▶ [Daftar Pertanyaan]:
a) Salin secara persis bagian teks perjalanan ke Siem Reap yang diawali dengan kata-kata "Tepat jam setengah" dan diakhiri dengan "didunia, Angkor Wat.".
b) Menurut teks perjalanan ke Siem Reap, berapa lama mini bus menempuh perjalanan dari Phnom Penh ke Siem Reap?
c) Teruskan kisah perjalanan ke Siem Reap mulai setelah kalimat terakhir yang ditampilkan.

▶ [Teks Pilihan]:
━━━━━━━━

Tepat jam setengah delapan pagi, sebuah tuk-tuk dengan 2 orang penumpang dan seorang supir telah menunggu kami di lobi hotel. Ternyata mini bus tidak menjemput langsung ke hotel, tapi beberapa tuk-tuk menjemput seluruh penumpang agar lebih cepat dan diantar ke kantor tempat mini bus berangkat. Berkenalan dengan sepasang, entah masih pacaran atau sudah menikah, dan mereka berasal dari Perancis. Tujuan kami sama yaitu ingin ke Siem Reap, kota di bagian utara Kamboja untuk melihat dari dekat komplek candi terbesar didunia, Angkor Wat.
Angkor Wat di Pagi Hari
Ada sekitar 15 penumpang didalam mini bus ber-AC untuk membawa kami dari Phnom Penh menuju ke Siem Reap selama 8 jam. Dari beberapa literatur yang saya baca sebelum berangkat trip ini, perjalanan dari Phnom Penh ke Siem Reap jika menggunakan bus, mellaui jalan datar dengan pemandangan yang membosankan berupa padang rumput dan melewati beberapa kota kecil. Tapi tidak satupun yang bercerita kalau jalan antar kota di Kamboja sangat buruk. Jangankan antar kota, jalan di Kota Phnom Penh saja masih banyak yang berlubang dan berdebu karena beberapa hanya ditutupi dengan tanah. Jadi sepertinya tidak ada harapan untuk dapat tidur disepanjang perjalanan ini. Berhenti 2 kali di kota yang saya lupa namanya (karena susah untuk dibaca dan dilafalkan, apalagi diingat) untuk istirahat dan makan siang, akhirnya jam 4 sore mini bus tiba dengan selamat di Siem Reap. Deretan tuk-tuk sudah menunggu di kantor perusahaan mini bus untuk mencari penumpang. Ternyata jarak menuju ke pusat Kota Siem Reap masih lumayan jauh, jadi mau tidak mau ya harus naik tuk-tuk, yang sepertinya menjadi satu-satunya alat transportasi disana.

━━━━━━━━

▶ [Cuplikan Data]:

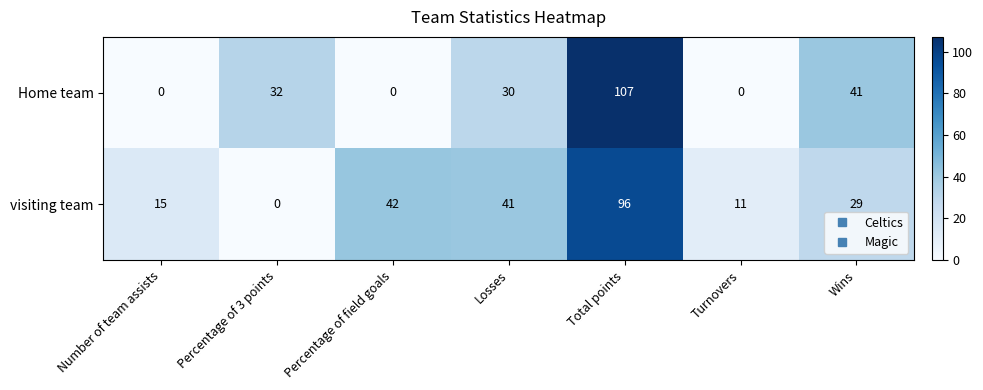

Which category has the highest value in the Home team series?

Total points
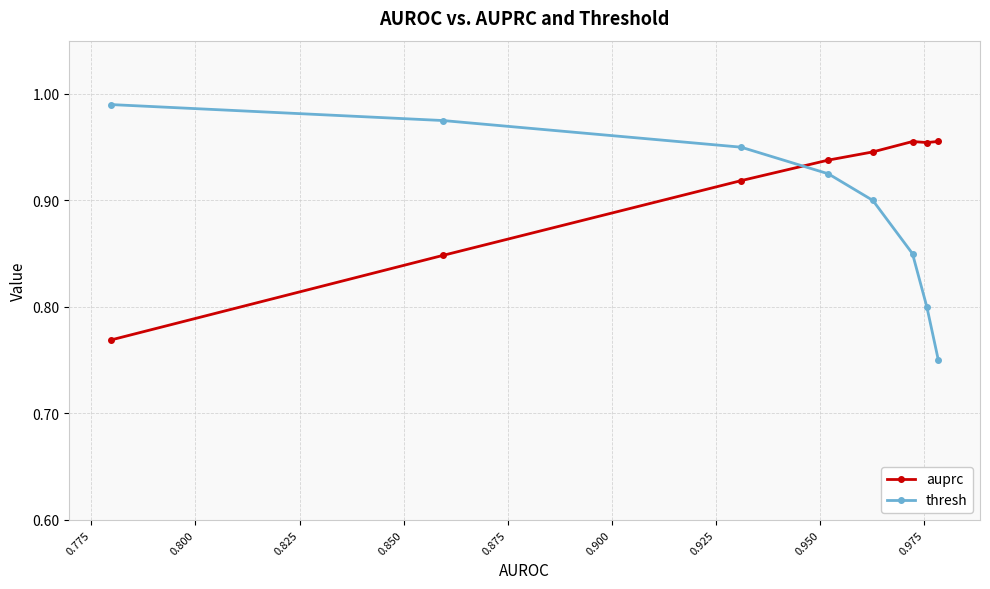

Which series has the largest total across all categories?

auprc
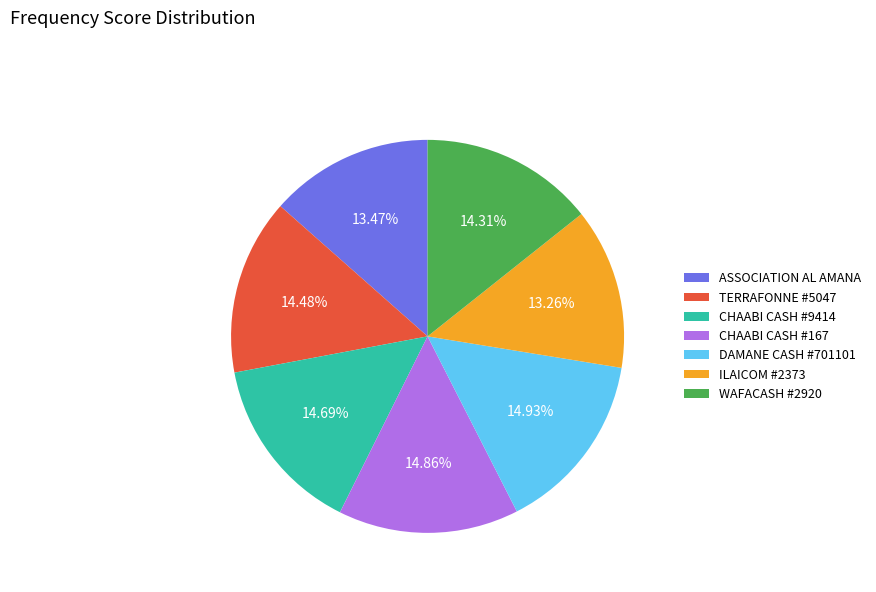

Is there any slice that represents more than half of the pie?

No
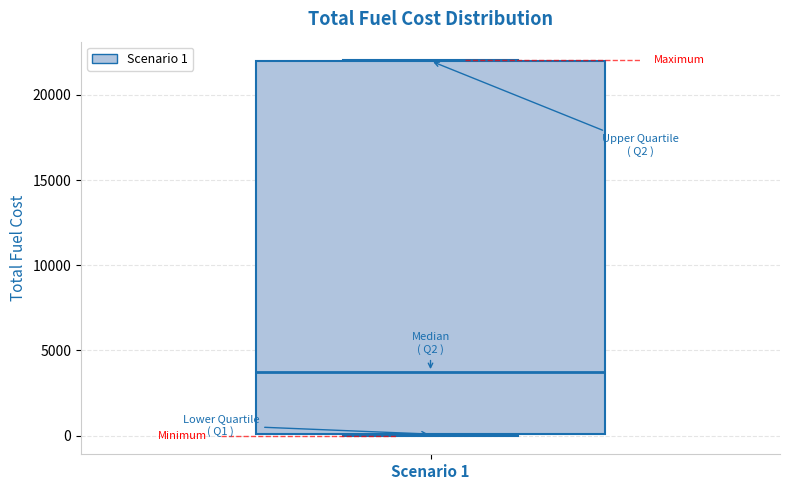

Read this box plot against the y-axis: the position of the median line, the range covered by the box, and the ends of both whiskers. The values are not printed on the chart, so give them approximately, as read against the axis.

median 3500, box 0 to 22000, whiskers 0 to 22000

━━━━━━━━

▶ [Kunci Jawaban]:
a)
Tepat jam setengah delapan pagi, sebuah tuk-tuk dengan 2 orang penumpang dan seorang supir telah menunggu kami di lobi hotel. Ternyata mini bus tidak menjemput langsung ke hotel, tapi beberapa tuk-tuk menjemput seluruh penumpang agar lebih cepat dan diantar ke kantor tempat mini bus berangkat. Berkenalan dengan sepasang, entah masih pacaran atau sudah menikah, dan mereka berasal dari Perancis. Tujuan kami sama yaitu ingin ke Siem Reap, kota di bagian utara Kamboja untuk melihat dari dekat komplek candi terbesar didunia, Angkor Wat.

b) Perjalanan itu memakan waktu 8 jam.

c)
Kebetulan supir tuk-tuk kenalan di Phnom Penh punya saudara di Siem Reap, dan ternyata dia sudah menghubungi saudaranya tersebut untuk menjemput kami di tempat pemberhentian bus. Setelah nego harga, akhirnya sepakat di harga 15 US$ untuk mengantarkan kami ke hotel, lalu keliling Siem Reap ke Lotus Farm, Floating Village, dan Old Market. Ditambah besok pagi pergi menuju Angkor Wat, jadi langsung dijemput dan diantar kembali balik ke hotel. Untungnya supir tuk-tuk bisa berbahasa Inggris dengan baik. Kami dibantu untuk mencari hotel yang murah, bagus dan di tengah kota. Pilihan hotel supir tuk-tuk inipun sangat oke, kami menginap di Siem Reap Temple Villa, hanya 20 US$ per malam dengan fasilitas kolam renang, free wifi, kamar AC yang luas dan bersih, kamar mandi dengan air dingin dan air panas, dan dekat dengan Old Market, sempurna. Ditambah lagi dibantu untuk mencarikan tiket bus untuk besok pagi dari Siem Reap menuju ke Bangkok dengan harga 15 US$ per orang. Total untuk transportasi dan penginapan perorang hanya 32.5 US$, lumayan mahal karena pakai kurs US$.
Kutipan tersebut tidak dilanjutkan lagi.